Das fängt bereits bei der Verabreichung von Stimulantien an, umfassen auch die Behandlung des männlichen Partners. So ist zum Beispiel mangelnde Spermienqualität infolge negativer Umwelteinflüsse ein zunehmender Grund für ungewollte Kinderlosigkeit - die von der Weltgesundheitsorganisation WHO offiziell als chronische Erkrankung anerkannt ist, häufig auch schwerwiegende psychische Folgen hat.
weitere informationen
Wer keinen Internet-Zugang hat, sich aber für das Thema interessiert, kann sich unter Telefon 91 18 41 direkt mit Melanie Krüger in Verbindung setzen.
"Mit Klonen oder ähnlichen Horrorvisionen hat das gar nichts zu tun": Melanie Krüger weiß, mit welchen Vorurteilen bis hin zur völligen Tabuisierung das Thema künstliche Befruchtung belastet ist. Hier aufzuklären, Vorurteile abzubauen, um Verständnis für die Betroffenen zu werben, das ist neben dem Kampf um die Beibehaltung der Kassenfinanzierung eines der Hauptziele der sympathischen Viernheimerin.
"Das Thema muss öffentlich werden", davon ist sie überzeugt, denn ohne Verständnis für die Problematik wird es auch keine Unterstützung geben. Die ist umso wichtiger, als sie nicht nur Hilfe für viele Betroffene bedeutet, sondern die Reformpläne von Ministerin Schmidt in puncto künstliche Befruchtung auch gesellschaftspolitischen Zündstoff enthalten.
"Auf der einen Seite jammern alle, dass zu wenige Kinder, sprich spätere Rentenzahler, geboren werden, auf der anderen Seite will man die Möglichkeit nehmen, genau das zu tun", kritisiert Krüger. Auch Ex-Minister Seehofer sprach sich bereits vehement gegen die Streichung der künstlichen Befruchtung aus dem Leistungskatalog der gesetzlichen Krankenkassen aus. Zumal die Ausgaben aller Kassen dafür im Jahr 2001 nur 0,1 Prozent der Gesamtausgaben betrugen. "Wenn sich manche Betroffene diese Behandlung nicht mehr leisten können, wird Nachwuchs zum Luxus" - für Melanie Krüger ist das die bittere Konsequenz.

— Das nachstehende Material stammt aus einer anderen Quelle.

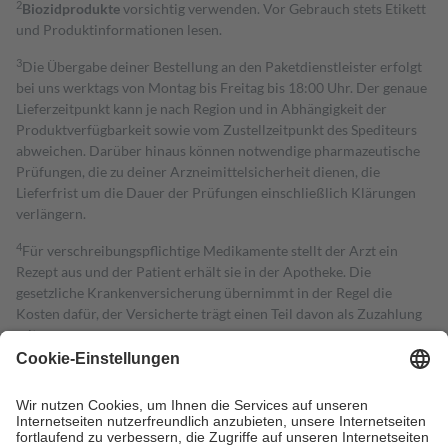
2
Biozidprodukte
vorsichtig verwenden. Vor Gebrauch stets Etikett
und Produktinformationen lesen.
3
Die Übergabe deiner Bestellung an den Paketdienstleister erfolgt
bei uns werktags von Montag bis Freitag bis 18:00 Uhr. Der genaue
Lieferzeitpunkt kann je nach Region und in Abhängigkeit der
Produktverfügbarkeit sowie vom Zustellzeitpunkt des Spediteurs
abweichen. Darüber hinaus können notwendige pharmazeutische
Prüfungen, die zu deiner Arzneimittelsicherheit dienen, die
Lieferfrist um die Dauer der Prüfungen einschließlich Klärungen
verlängern.
4
Für verschreibungspflichtige Medikamente stellt der Arzt ein
Rezept aus und der Patient erhält sie in der Apotheke. Die
gesetzliche Krankenversicherung übernimmt in der Regel die
Kosten dafür, der Versicherte trägt einen Teil davon als Zuzahlung
mit.
Grundsätzlich leisten Mitglieder Zuzahlungen in Höhe von zehn
Prozent des Abgabepreises,
mindestens
jedoch
fünf Euro
und
höchstens zehn Euro.
Es sind jedoch nie mehr als die tatsächlichen
Kosten der Leistung zu entrichten.
Diese Regeln gelten grundsätzlich auch für Online-Apotheken.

Briefe an die im Bundestag vertretenen Fraktionen und - auf deren Rat - an die lokalen Abgeordneten sind ein weiteres Mittel, mit dem Melanie Krüger und ihre Mitstreiter von "klein-putz.de" fast schon verzweifelt versuchen, die geplante Streichung doch noch zu verhindern. Reagiert hat mit einigen Wochen Verzögerung bislang lediglich Dr. Michael Meister. MdB Christine Lambrecht hat bis jetzt nicht geantwortet.

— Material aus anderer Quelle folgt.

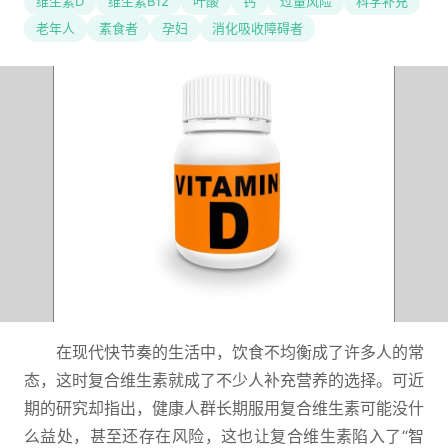
维生素D
维生素B12
叶酸
钙
过量风险
科学补充
老年人
素食者
孕妇
消化吸收障碍者
在现代快节奏的生活中，饮食不均衡成了许多人的常
态，这时复合维生素就成了不少人补充营养的选择。可近
期的研究却指出，健康人群长期服用复合维生素可能没什
么益处，甚至还存在风险，这也让复合维生素陷入了“智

Demnächst soll in Berlin die Entscheidung fallen, bis zum letzten Tag wird Melanie Krüger den Kampf um den Erhalt der künstlichen Befruchtung als Kassenleistung nicht aufgeben. "So vieles wird vom Staat bezahlt, nur das Normalste von der Welt nicht" - ihr Kopfschütteln wirkt nicht resigniert, sondern sehr entschlossen.